So I'm heading into a meeting with our little team to plan our 2014 strategy. We’re excited about our upcoming TV pilots, feature films and web TV shows this spring, so this meeting is a place to ask ourselves the thought questions that lead to success.
As I coordinated the agenda, a critical question came to mind, the same question that many creative people in the entertainment industry ask: Do we move to L.A.?
I looked at the pros and cons:
Cons: Achieving success in the entertainment industry is tough. Miami is not the entertainment mecca that New York, Los Angeles and Atlanta are. There are no entertainment industry giants to mentor us; no major studios to visit with new creative stuff they might like. Ugh!
Pros: Miami is sweet! It’s got diverse people, great weather, beaches, an ocean that I actually swim in and incredible nightlife. What’s not to love? You got the Heat, Dolphins, Hurricanes, and the best high-chool football in the country. Here’s another little secret — being African American in Miami is the coolest. Hey, we’re basically in the Caribbean. Yeah!
OK, back to the meeting agenda item about the relocation matter. Being a social-media guy, I turned to my Facebook community for feedback as I do each week. My post read:
Today, we chart an ambitious direction for our film, tv and web entertainment company.
So many questions to answer:
• Do we move to LA because of limited resources in South Florida?

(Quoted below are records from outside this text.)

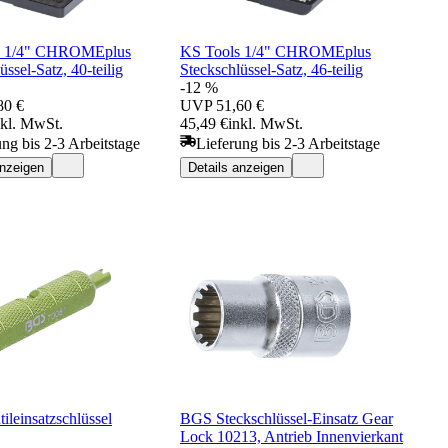
s 1/4" CHROMEplus
KS Tools 1/4" CHROMEplus
üssel-Satz, 40-teilig
Steckschlüssel-Satz, 46-teilig
-12 %
80 €
UVP
51,60 €
nkl. MwSt.
45,49 €
inkl. MwSt.
ung bis 2-3 Arbeitstage
Lieferung bis 2-3 Arbeitstage
anzeigen
Details anzeigen
leinsatzschlüssel
BGS Steckschlüssel-Einsatz Gear
Lock 10213, Antrieb Innenvierkant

• Can we compete with the majors (with limited resources)?
• Can we create jobs, and new opportunities & a sustainable brand?

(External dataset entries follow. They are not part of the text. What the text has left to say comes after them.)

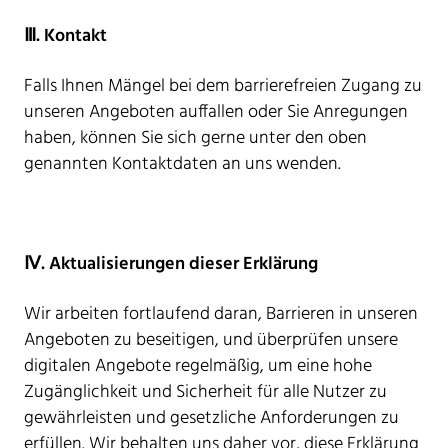
Ⅲ. Kontakt
Falls Ihnen Mängel bei dem barrierefreien Zugang zu
unseren Angeboten auffallen oder Sie Anregungen
haben, können Sie sich gerne unter den oben
genannten Kontaktdaten an uns wenden.
Ⅳ. Aktualisierungen dieser Erklärung
Wir arbeiten fortlaufend daran, Barrieren in unseren
Angeboten zu beseitigen, und überprüfen unsere
digitalen Angebote regelmäßig, um eine hohe
Zugänglichkeit und Sicherheit für alle Nutzer zu
gewährleisten und gesetzliche Anforderungen zu
erfüllen. Wir behalten uns daher vor, diese Erklärung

God has been with us, so we are excited about that for sure!
The floodgates opened. People weighed in from across the racial, age and gender landscape offering various perspectives and insights; all of which were enlightening. Some suggested we leave immediately. Others suggested we leave, but only after extraordinary planning and developing a deep roster of high-powered West Coast contacts.
A Chicagoan suggested we move there. Someone even shared a simple business plan for relocating. I was blown away. This is how social media is supposed to work, right? Real solutions to the brain drain?
At the end of the black boycott of Miami in the early 1990s, the late Jim Batten, the visionary and former Knight-Ridder CEO, helped orchestrate the establishment of an INROADS affiliate in Miami. This was in the mid-90s when Miami’s leaders recognized a mass exodus of black talent leaving for other major cities for greater opportunity.
What nobody mentioned was a deeper concern. It has to do with access. A Cuban friend jokingly said in a later conversation that if I were Cuban, we’d have the next Telemundo. I thought about it. Would I have had more mentors guiding me or more angel investors and funding sources available?
Never mind that. I can’t control it and don’t care to. What I can control is where I choose to compete and where I live.
Skill and talent will always matter, but having access to investors, angels and mentors is a game changer. To be honest, although there are exceptions, it’s hard to find that for a black professional in this city. A few years back, I went to Atlanta and ran into a corporate executive with a major TV network.
She saw something in me, and Woodie, my beautiful wife and partner. She saw something in our company. She became, and still is, a mentor. Why did that not happen in Miami?
What did happen, and still does from time to time, is that a wonderful group of supporters, black, white, and Hispanic, right here in Miami, have blessed us by doing business with us. This has been the case for the past 20 years. I’m thrilled that members of the Hispanic communities have supported our little company. Our office is even in CAMACOL Tower. It graciously allows us to operate our web TV studio and office in their building in the heart of Little Havana.
We are grateful. But now, looking forward, those questions will have to remain on the table and be explored. The brain-drain possibility within our firm is on hold. Yet it continues to apply to those seeking greater access, personal and professional cultivation and opportunity elsewhere, because they simply don’t get exposed to it here.
Tony C. Lesesne is the founder and chief creative officer of Lesesne Media Group Entertainment, a boutique content production and brand creative studio that produces feature films, documentaries and web TV content on its Lesesne Media Group Internet channel.